A contrario, que les prévisions ne soient pas réalisées dans l’absolu, prêteront à quelques railleries. Mais sans plus, parce que l’initiative est louable, volontariste et reste la seule réponse aux aléas de la mondialisation. L’autre lauréat de la palme du soupçon, c’est Dioncounda Traoré, président de l’Assemblée nationale depuis près de vingt mois et récemment reconduit président de l’Adéma par les péripéties que l’on sait.

Un cumul qui ne plaît pas partout et qui peut valoir son pesant d’or le moment venu. De surcroît Dioncounda n’est pas n’importe qui et son parti n’est pas n’importe quoi. Le mathématicien sera septuagénaire en 2012 et il en aura, notamment à l’Adéma dont toutes les turbulences l’ont épargné. On a même dit «que toutes les crises se sont servies de lui», non pour le recaler mais le propulser toujours plus avant.

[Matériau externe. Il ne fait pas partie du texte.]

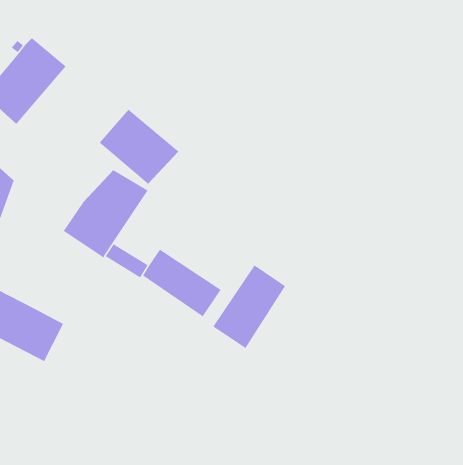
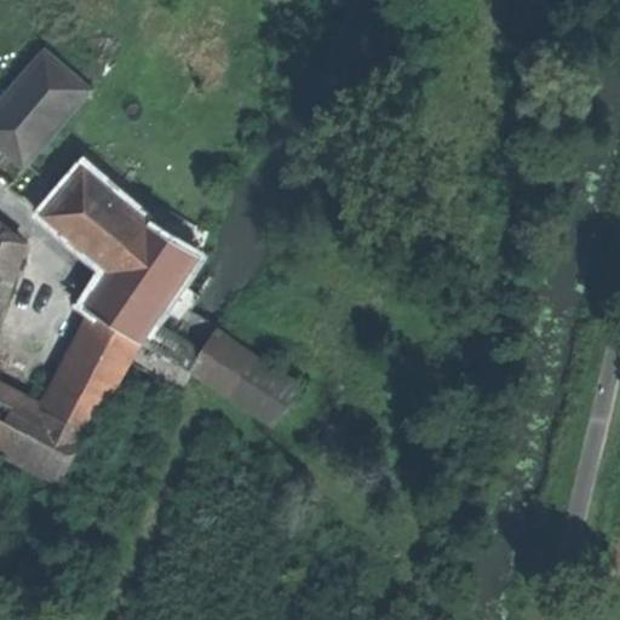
building: [99,109,179,184] -> [44,168,150,269]
building: none -> [46,315,138,431]
building: [212,265,286,349] -> none

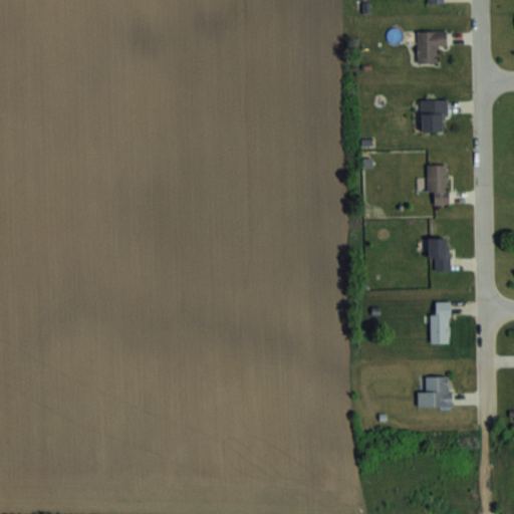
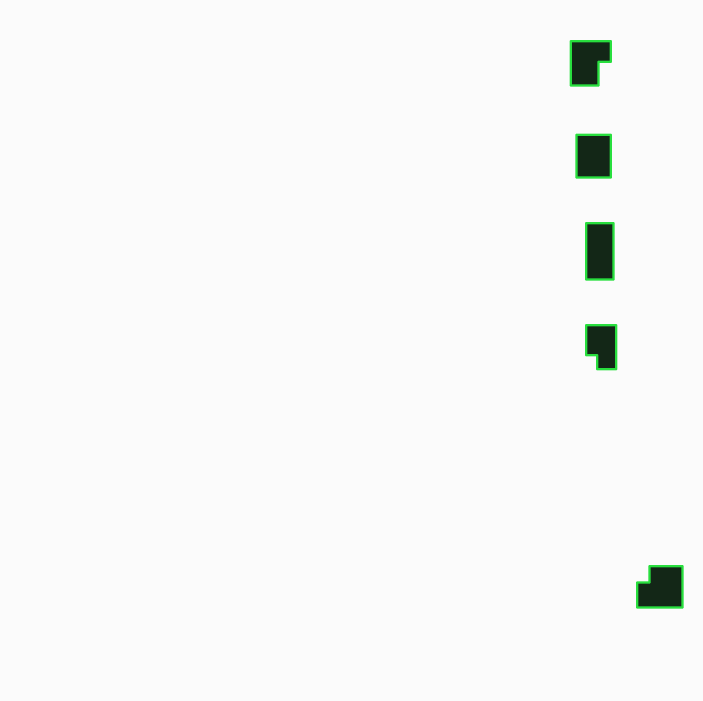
building: [431,302,449,344] -> none
building: [418,377,451,408] -> [637,566,683,607]

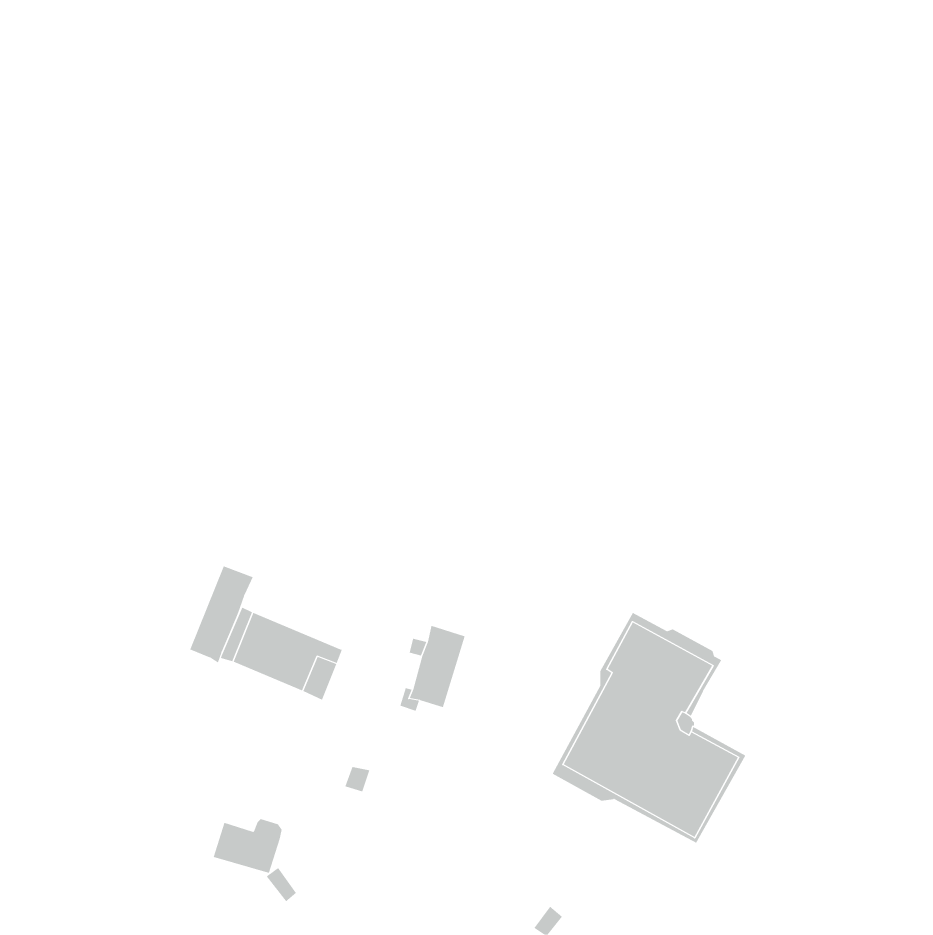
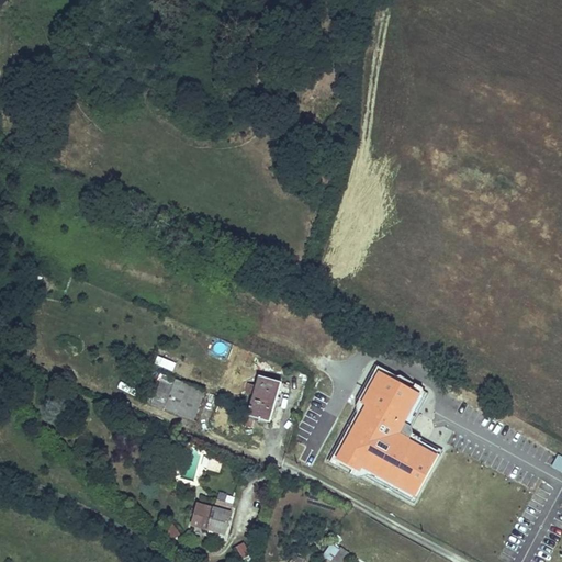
building: [189,565,253,663] -> none
building: [213,819,282,874] -> [188,503,229,536]

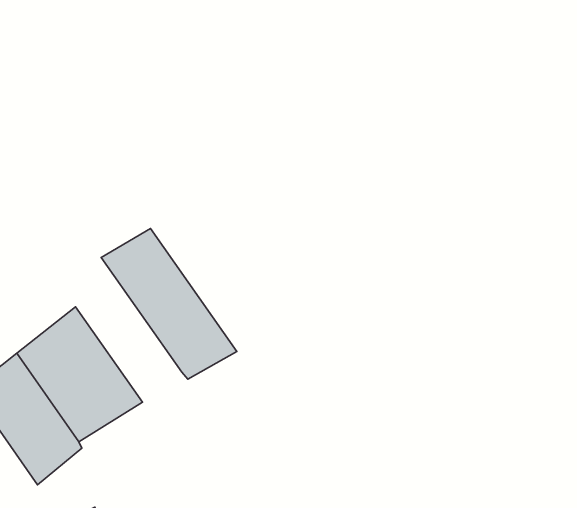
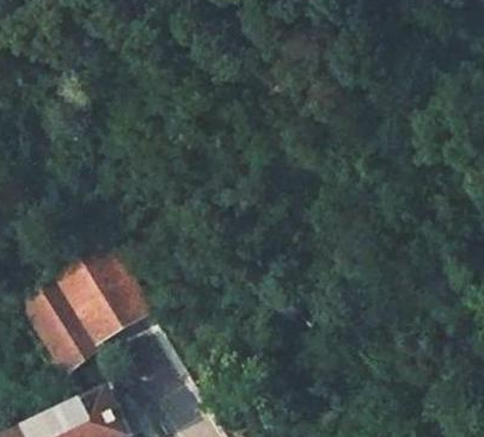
building: [101,228,237,379] -> none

Il a donc un instinct de survivant et ce n’est pas rien. Cerise sur le gâteau, il le nouveau patron de l’Adéma, un parti à ramener à ses justes proportions certes comme les élections de 2002 et 2007 l’enseignent, mais tout de même le parti le mieux implanté, et sans lequel il est difficile pour n’importe quel candidat d’être élu. Il est incontestable que certains des propos tenus par Dioncounda Traoré à l’entame de ce mandat d’ATT peuvent être interprétés comme une façon de dire au Président «merci et au revoir».

Mais à y regarder de près, il ne serait pas honnête d’interpréter ces propos comme la preuve de sa candidature pour 2012. Celle-ci ne peut pas être exclue, et est même envisageable si les choses restent en l’état. L’explication peut également et cela est plus grave, résider dans les erreurs structurelles de communication de l’intéressé. On se souvient, en effet, des propos surréalistes qu’il a tenus sur le Sahraoui au…Maroc, et ces jours-ci, à la faveur de sa conférence de presse du samedi dernier, des piques personnelles et des révélations peu adroites sur les affaires de son parti et sur certains de ses camarades.

Reste que plus que les propos de Soumana Sacko, candidat sauf miracle, la semaine très médiatisée de Soumaïla Cissé à la faveur du tournoi UEMOA de football, les caravanes du Mouvement citoyen, c’est le comportement de l’Adéma et de son président qui peut remettre en campagne le pays à peine sorti des élections.